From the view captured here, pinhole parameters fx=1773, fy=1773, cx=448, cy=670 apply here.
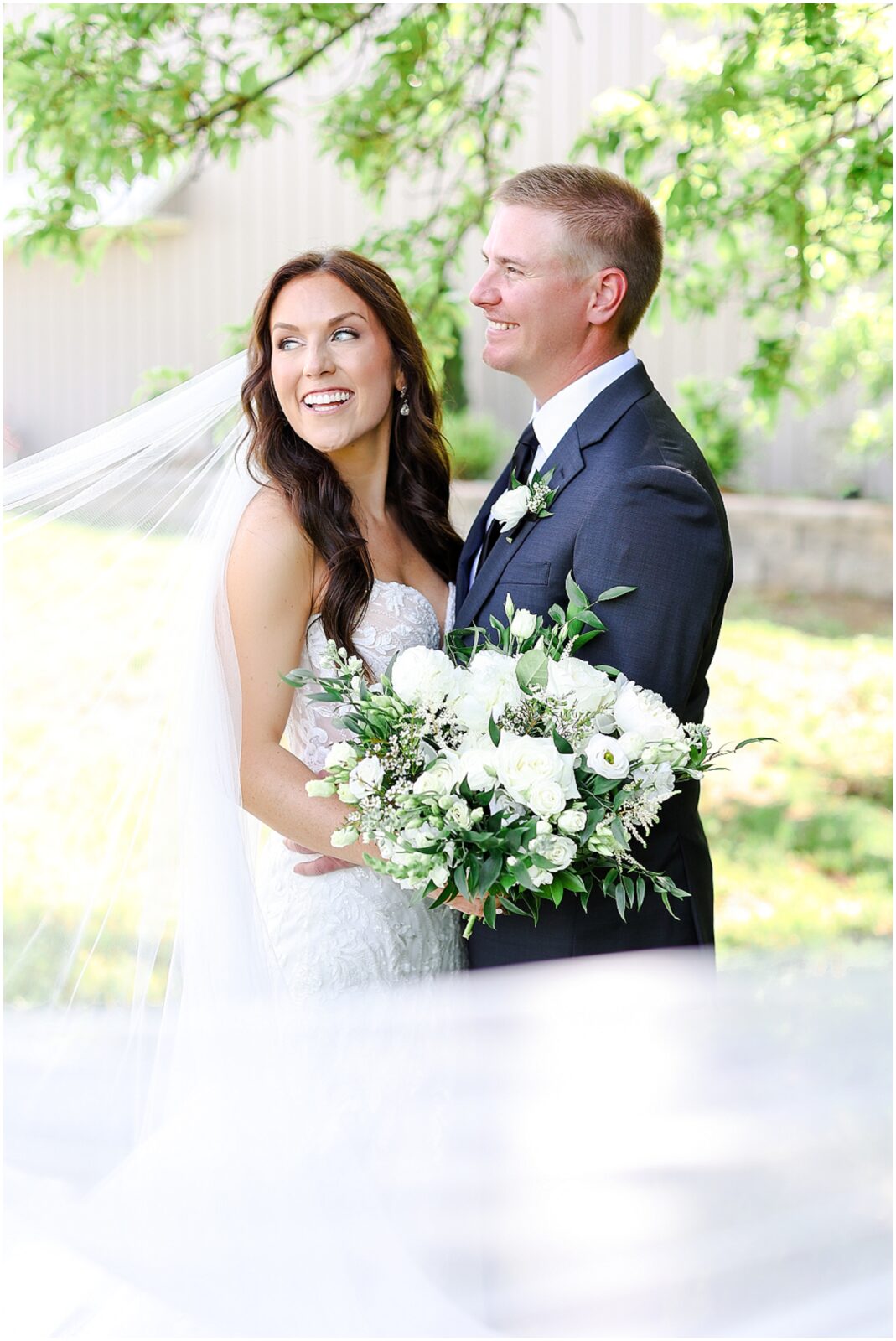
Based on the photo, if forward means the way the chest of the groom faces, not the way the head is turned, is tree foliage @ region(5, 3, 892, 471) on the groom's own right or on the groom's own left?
on the groom's own right

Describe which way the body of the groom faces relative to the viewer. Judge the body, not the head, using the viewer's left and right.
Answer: facing to the left of the viewer

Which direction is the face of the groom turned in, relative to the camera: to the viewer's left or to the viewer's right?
to the viewer's left

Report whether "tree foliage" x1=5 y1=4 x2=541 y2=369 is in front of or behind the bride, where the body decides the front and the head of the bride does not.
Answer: behind

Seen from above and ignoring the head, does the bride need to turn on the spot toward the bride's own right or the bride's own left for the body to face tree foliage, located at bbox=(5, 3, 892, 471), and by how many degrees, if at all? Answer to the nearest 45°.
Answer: approximately 135° to the bride's own left

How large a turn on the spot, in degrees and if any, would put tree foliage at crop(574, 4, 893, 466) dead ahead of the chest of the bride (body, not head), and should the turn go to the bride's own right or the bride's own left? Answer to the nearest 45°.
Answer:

## EXERCISE GOAL
Rewrite all of the rows above, replacing "tree foliage" with "tree leaves" wherever it appears and leaving everything else unchanged. Omit the pictures from your version.

## TASK RESPONSE
From the view captured here, pinhole parameters fx=1773, fy=1773, cx=448, cy=670 apply here.
Based on the photo, if forward means the way the chest of the groom faces, not the way the head is turned, is tree leaves @ region(5, 3, 892, 471) on the groom's own right or on the groom's own left?
on the groom's own right

Describe which way the body of the groom faces relative to the viewer. Judge the body, not the head, using the viewer's left and right.
Answer: facing to the left of the viewer

Which direction is the face of the groom turned in, relative to the camera: to the viewer's left or to the viewer's right?
to the viewer's left

Report whether "tree leaves" x1=5 y1=4 x2=541 y2=369 is in front of or behind the bride, where the body decides the front and the head of the bride does not.
Answer: behind

Seen from above and ignoring the head, does the bride need to turn on the spot toward the bride's own right or the bride's own left for the body to face tree leaves, located at bbox=(5, 3, 892, 471), and by how many degrees, if at all? Answer to the nearest 45°.
Answer: approximately 135° to the bride's own left

How large a turn on the spot, in degrees and if any, would put tree leaves at crop(574, 4, 893, 466) dead ahead of the chest of the bride (body, not head), and should the turn go to the bride's own right or the bride's own left? Answer to the nearest 45°.
Answer:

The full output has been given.